▶ [TAREAS SOLICITADAS]
- A) En el texto sobre las ventas minoristas, ¿qué porcentaje de crecimiento interanual registraron las ventas minoristas de las pymes durante junio?
- B) Traduzca al inglés esta oración del texto sobre las ventas minoristas: "Ambos elementos dinamizaron el consumo y traccionaron la demanda en rubros específicos, actuando como el sostén del indicador general."

▶ [SECCIÓN DE TEXTO]
- - - - - - -

DESPUÉS DE UN AÑO CRECIERON LAS VENTAS MINORISTAS

Tras 13 meses consecutivos de retroceso, el último mes registró un balance positivo en la comparación interanual.

DESPUÉS DE UN AÑO CRECIERON LAS VENTAS MINORISTAS
El último mes registró un saldo positivo interanual.

 

El sector comercial de la pequeña y mediana empresa en la Argentina experimentó un quiebre en la tendencia de retracción que venía arrastrando desde hacía más de un año. Durante el mes de junio, las ventas minoristas de las pymes registraron un crecimiento del 0,9% en la comparación interanual, según los datos estadísticos relevados por la Confederación Argentina de la Mediana Empresa (CAME). Este resultado interrumpió una serie de 13 meses consecutivos de contracciones, dado que el último indicador con signo positivo se había reportado en abril de 2025, oportunidad en la que el consumo anotó una suba del 3,7%. A pesar de este alivio coyuntural, el balance para la primera mitad del año se mantiene en terreno negativo, acumulando una caída del 2,5% en el primer semestre.
 
Al desglosar el comportamiento del mercado, los especialistas de la CAME explicaron que este repunte en la medición interanual obedeció principalmente a dos factores de reactivación estacional. Por un lado, la inyección de liquidez que significó el cobro del aguinaldo y, por el otro, el movimiento comercial adicional que generó el desarrollo del Mundial de fútbol. Ambos elementos dinamizaron el consumo y traccionaron la demanda en rubros específicos, actuando como el sostén del indicador general. Sin embargo, en la comparación mensual desestacionalizada frente a mayo, las ventas anotaron una baja del 1,3%, lo que demuestra que el flujo de transacciones resultó altamente selectivo debido a que los consumidores, condicionados por presupuestos restringidos, priorizaron compras puntuales y continuaron relegando los bienes durables.
 
Desde la perspectiva de la oferta, el informe técnico puntualizó que la concreción de las operaciones comerciales quedó estrictamente supeditada a los esquemas de financiación en cuotas y a los beneficios bancarios, exponiendo la falta de liquidez directa que afecta al público. Asimismo, los comercios reportaron una fuerte erosión en sus márgenes de rentabilidad ante la actualización ineludible de los costos fijos estructurales y el avance sostenido de la competencia de productos importados de consumo. En este contexto de rentabilidad comprimida, el empresariado consolidó una postura de cautela financiera, paralizando proyectos de inversión y proyectando un horizonte a corto plazo sin expectativas de expansión.

El mapa del consumo

La evolución de las ventas minoristas durante junio expuso un comportamiento dispar según la actividad comercial analizada, con cuatro rubros mostrando desempeños positivos y tres en terreno negativo.

- - - - - - -

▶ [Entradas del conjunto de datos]
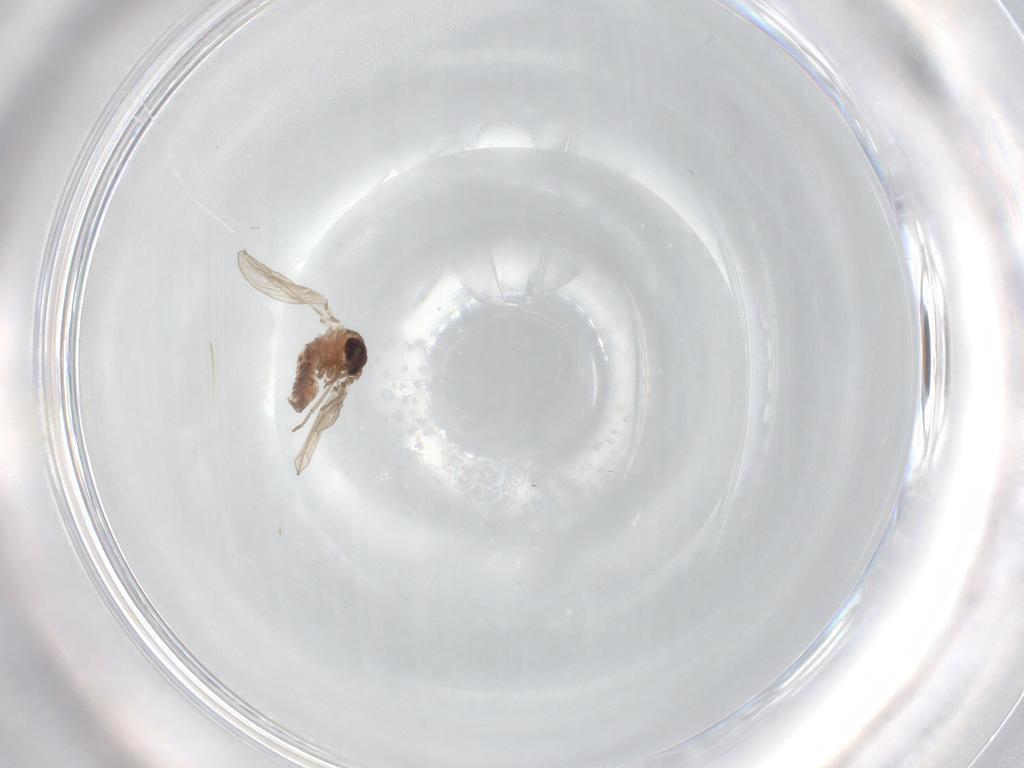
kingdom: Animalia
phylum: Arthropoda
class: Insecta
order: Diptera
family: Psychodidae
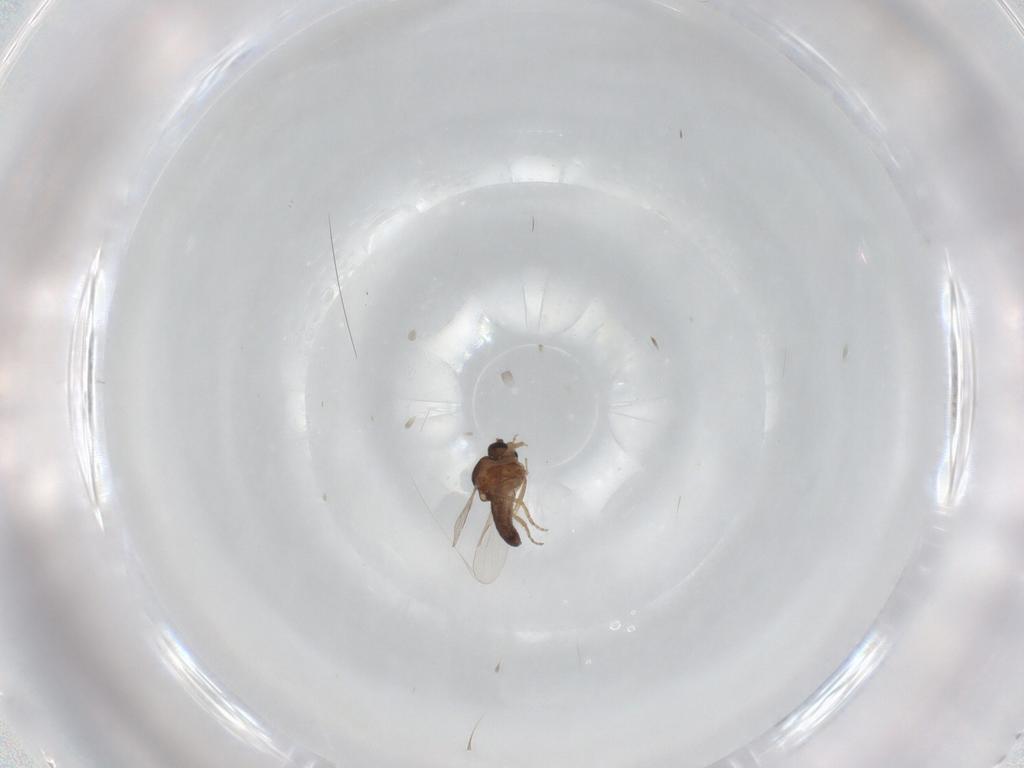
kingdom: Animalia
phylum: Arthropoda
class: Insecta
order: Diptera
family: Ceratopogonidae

- - - - - - -

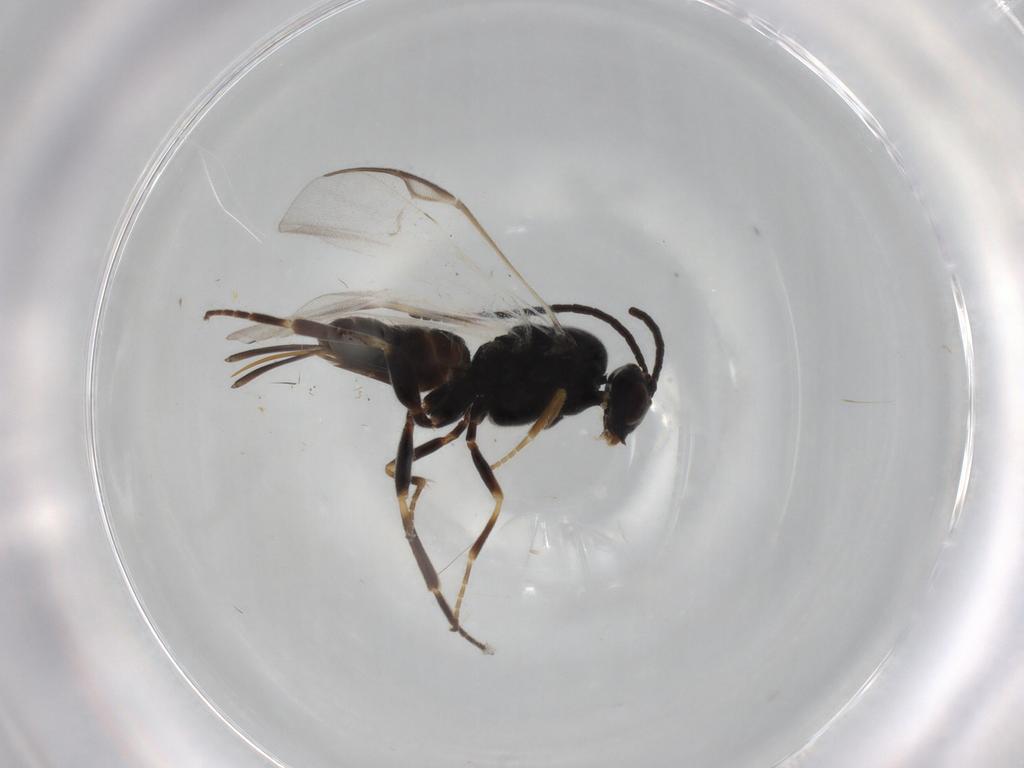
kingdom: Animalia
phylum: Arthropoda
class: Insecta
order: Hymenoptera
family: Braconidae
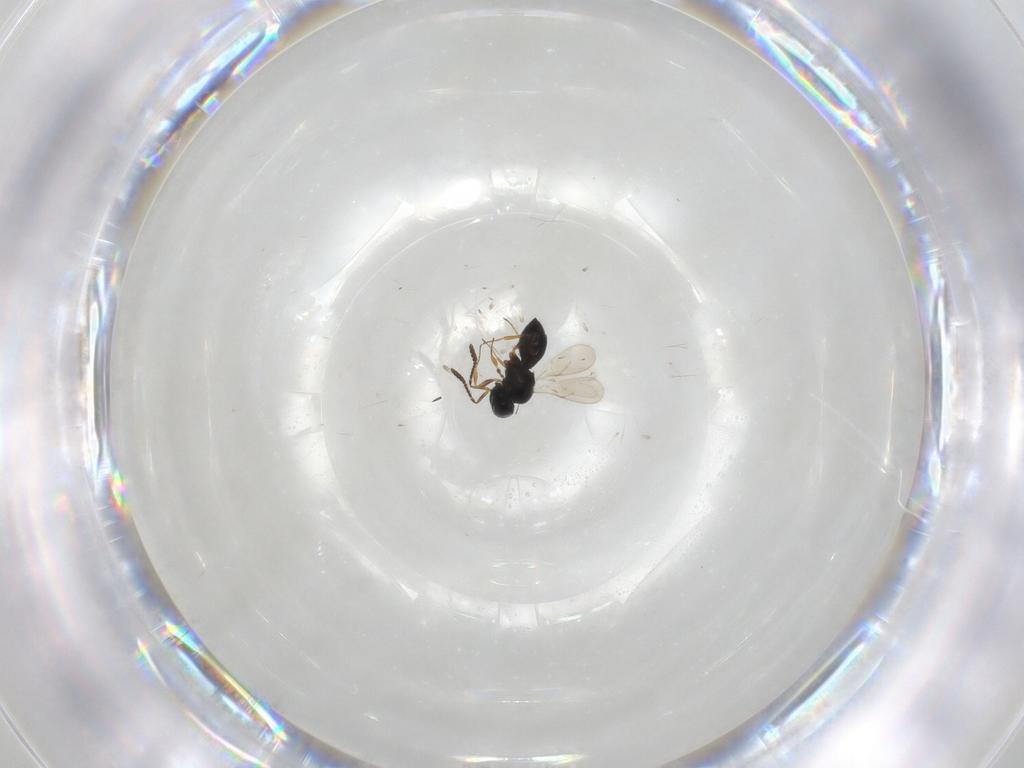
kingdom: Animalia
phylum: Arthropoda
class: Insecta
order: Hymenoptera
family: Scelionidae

- - - - - - -

▶ [RESPUESTAS POR ÍTEM]
- A) Un 0,9%.

- B) Both factors boosted consumption and drove demand in specific sectors, acting as the mainstay of the overall indicator.